Top of Supplied material

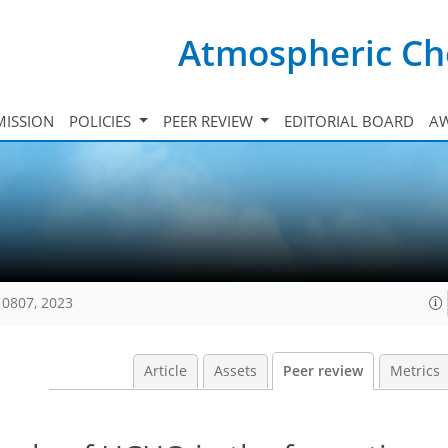
Atmospheric Ch
ISSION
POLICIES
PEER REVIEW
EDITORIAL BOARD
A
10807, 2023
Article
Assets
Peer review
Metrics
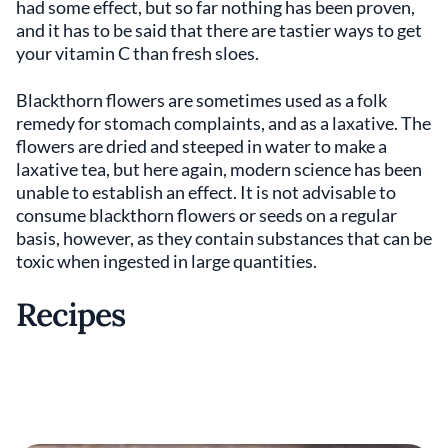
had some effect, but so far nothing has been proven,
and it has to be said that there are tastier ways to get
your vitamin C than fresh sloes.
Blackthorn flowers are sometimes used as a folk
remedy for stomach complaints, and as a laxative. The
flowers are dried and steeped in water to make a
laxative tea, but here again, modern science has been
unable to establish an effect. It is not advisable to
consume blackthorn flowers or seeds on a regular
basis, however, as they contain substances that can be
toxic when ingested in large quantities.
Recipes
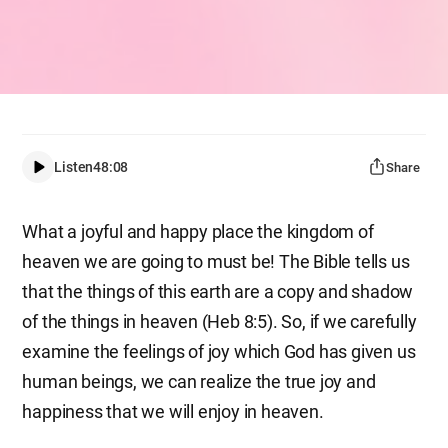
Listen
48:08
Share
What a joyful and happy place the kingdom of
heaven we are going to must be! The Bible tells us
that the things of this earth are a copy and shadow
of the things in heaven (Heb 8:5). So, if we carefully
examine the feelings of joy which God has given us
human beings, we can realize the true joy and
happiness that we will enjoy in heaven.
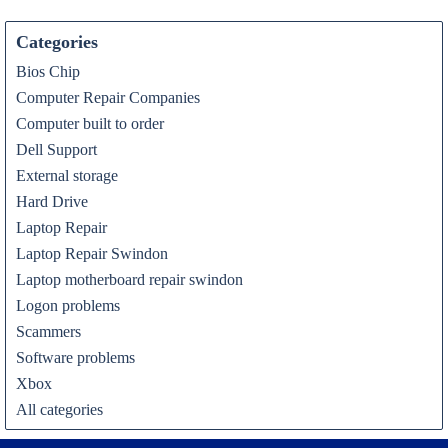
Categories
Bios Chip
Computer Repair Companies
Computer built to order
Dell Support
External storage
Hard Drive
Laptop Repair
Laptop Repair Swindon
Laptop motherboard repair swindon
Logon problems
Scammers
Software problems
Xbox
All categories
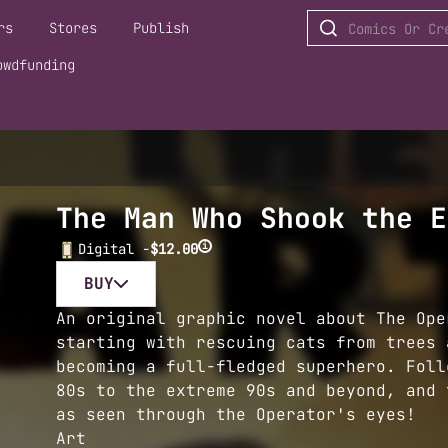
rs
Stores
Publish
owdfunding
The Man Who Shook the E
i
Digital -
$12.00
BUY
An original graphic novel about The Ope
starting with rescuing cats from trees 
becoming a full-fledged superhero. Foll
80s to the extreme 90s and beyond, and 
as seen through the Operator's eyes!
Art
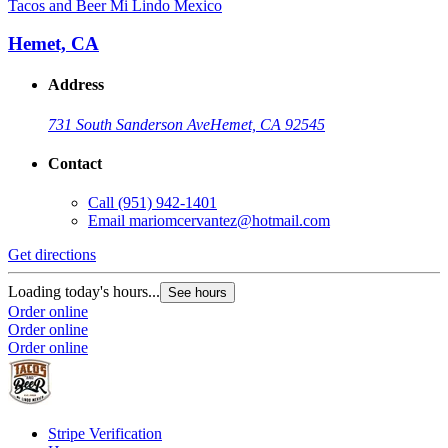
Tacos and Beer Mi Lindo Mexico
Hemet, CA
Address
731 South Sanderson Ave
Hemet, CA 92545
Contact
Call
(951) 942-1401
Email
mariomcervantez@hotmail.com
Get directions
Loading today's hours...
See hours
Order online
Order online
Order online
Stripe Verification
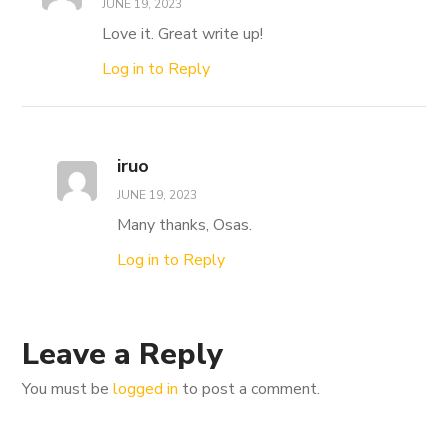
JUNE 19, 2023
Love it. Great write up!
Log in to Reply
iruo
JUNE 19, 2023
Many thanks, Osas.
Log in to Reply
Leave a Reply
You must be
logged in
to post a comment.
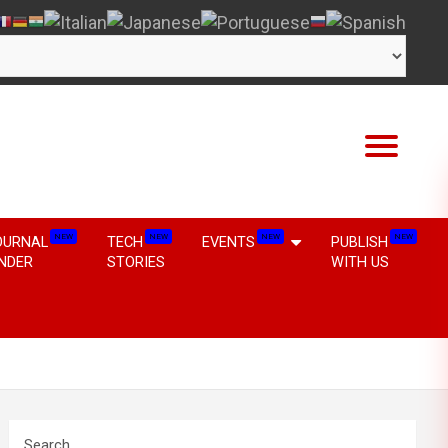
NEW
NEW
NEW
NEW
OURNAL
TECH
EVENTS
PUBLISH
INDER
STORIES
WITH US
Search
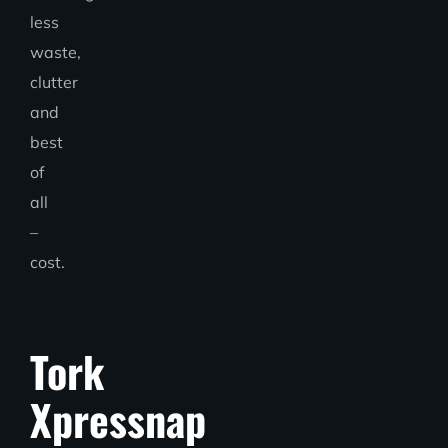
less
waste,
clutter
and
best
of
all
–
cost.
Tork
Xpressnap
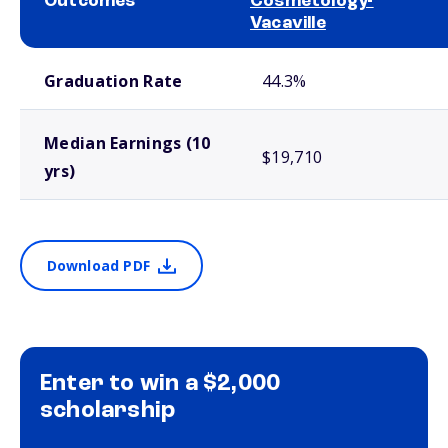
Outcomes
Cosmetology-
Vacaville
School comparison outcomes
Graduation Rate
44.3%
Median Earnings (10
$19,710
yrs)
Download PDF
Enter to win a $2,000
scholarship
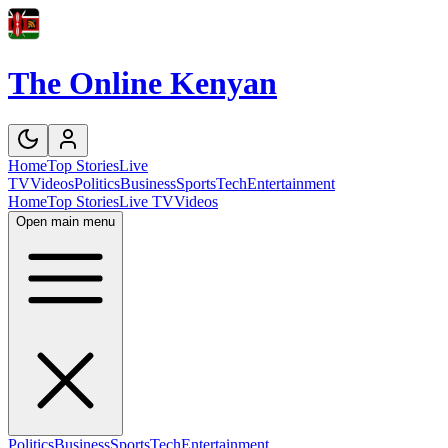
The Online Kenyan
Home
Top Stories
Live
TV
Videos
Politics
Business
Sports
Tech
Entertainment
Home
Top Stories
Live TV
Videos
Open main menu
Politics
Business
Sports
Tech
Entertainment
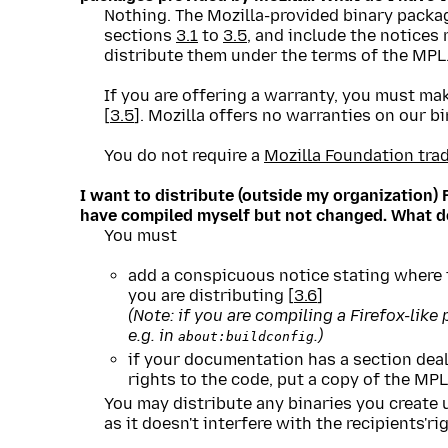
Nothing. The Mozilla-provided binary packa
sections
3.1
to
3.5
, and include the notices
distribute them under the terms of the MPL
If you are offering a warranty, you must mak
[
3.5
]. Mozilla offers no warranties on our bi
You do not require a
Mozilla Foundation tra
I want to distribute (outside my organization) 
have compiled myself but not changed. What do
You must
add a conspicuous notice stating where t
you are distributing [
3.6
]
(Note: if you are compiling a Firefox-like
e.g. in
.)
about:buildconfig
if your documentation has a section deali
rights to the code, put a copy of the MPL i
You may distribute any binaries you create 
as it doesn't interfere with the recipients'r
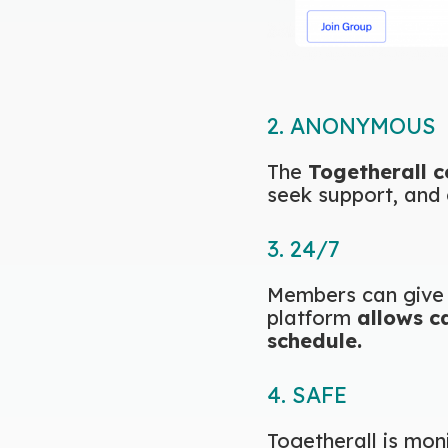
2. ANONYMOUS
The
Togetherall 
seek support, and 
3. 24/7
Members can give 
platform
allows c
schedule.
4. SAFE
Togetherall is mon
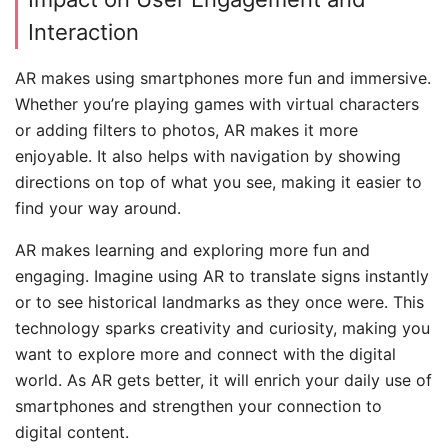
Interaction
AR makes using smartphones more fun and immersive.
Whether you’re playing games with virtual characters
or adding filters to photos, AR makes it more
enjoyable. It also helps with navigation by showing
directions on top of what you see, making it easier to
find your way around.
AR makes learning and exploring more fun and
engaging. Imagine using AR to translate signs instantly
or to see historical landmarks as they once were. This
technology sparks creativity and curiosity, making you
want to explore more and connect with the digital
world. As AR gets better, it will enrich your daily use of
smartphones and strengthen your connection to
digital content.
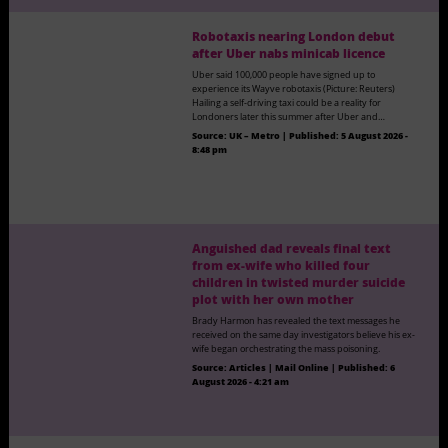
Robotaxis nearing London debut
after Uber nabs minicab licence
Uber said 100,000 people have signed up to
experience its Wayve robotaxis (Picture: Reuters)
Hailing a self-driving taxi could be a reality for
Londoners later this summer after Uber and…
Source:
UK – Metro
|
Published:
5 August 2026 -
8:48 pm
Anguished dad reveals final text
from ex-wife who killed four
children in twisted murder suicide
plot with her own mother
Brady Harmon has revealed the text messages he
received on the same day investigators believe his ex-
wife began orchestrating the mass poisoning.
Source:
Articles | Mail Online
|
Published:
6
August 2026 - 4:21 am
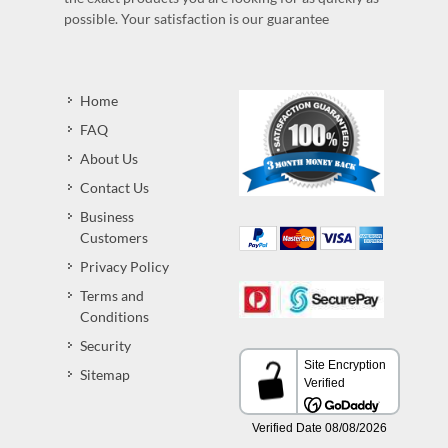
possible. Your satisfaction is our guarantee
Home
FAQ
About Us
Contact Us
Business
Customers
Privacy Policy
Terms and
Conditions
Security
Sitemap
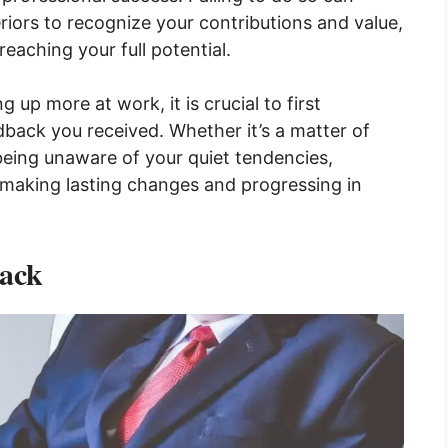
eriors to recognize your contributions and value,
eaching your full potential.
g up more at work, it is crucial to first
back you received. Whether it’s a matter of
being unaware of your quiet tendencies,
o making lasting changes and progressing in
ack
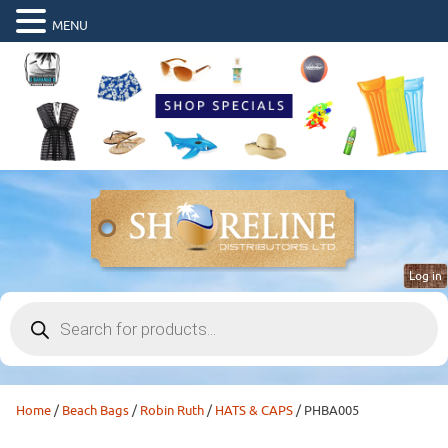
MENU
Log in
Products
search
Home
/
Beach Bags
/
Robin Ruth
/
HATS & CAPS
/ PHBA005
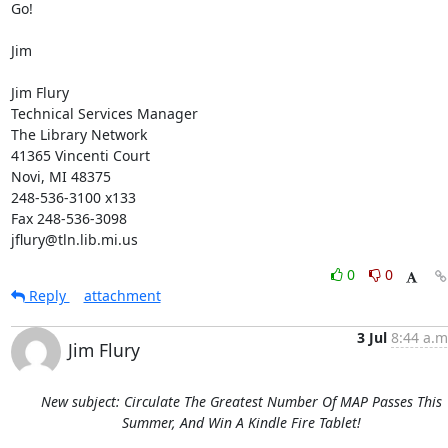
Go! 

Jim 

Jim Flury 

Technical Services Manager 

The Library Network 

41365 Vincenti Court 

Novi, MI 48375 

248-536-3100 x133 

Fax 248-536-3098 

jflury@tln.lib.mi.us
0
0
Reply
attachment
3 Jul
8:44 a.m
Jim Flury
New subject: Circulate The Greatest Number Of MAP Passes This
Summer, And Win A Kindle Fire Tablet!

Bottom of Supplied material

▶ Required action: Read through the entries, then copy every line where the string "Mozilla" is found.

▶ Reply to the exercise:
Nothing. The Mozilla-provided binary packa
]. Mozilla offers no warranties on our bi
Mozilla Foundation tra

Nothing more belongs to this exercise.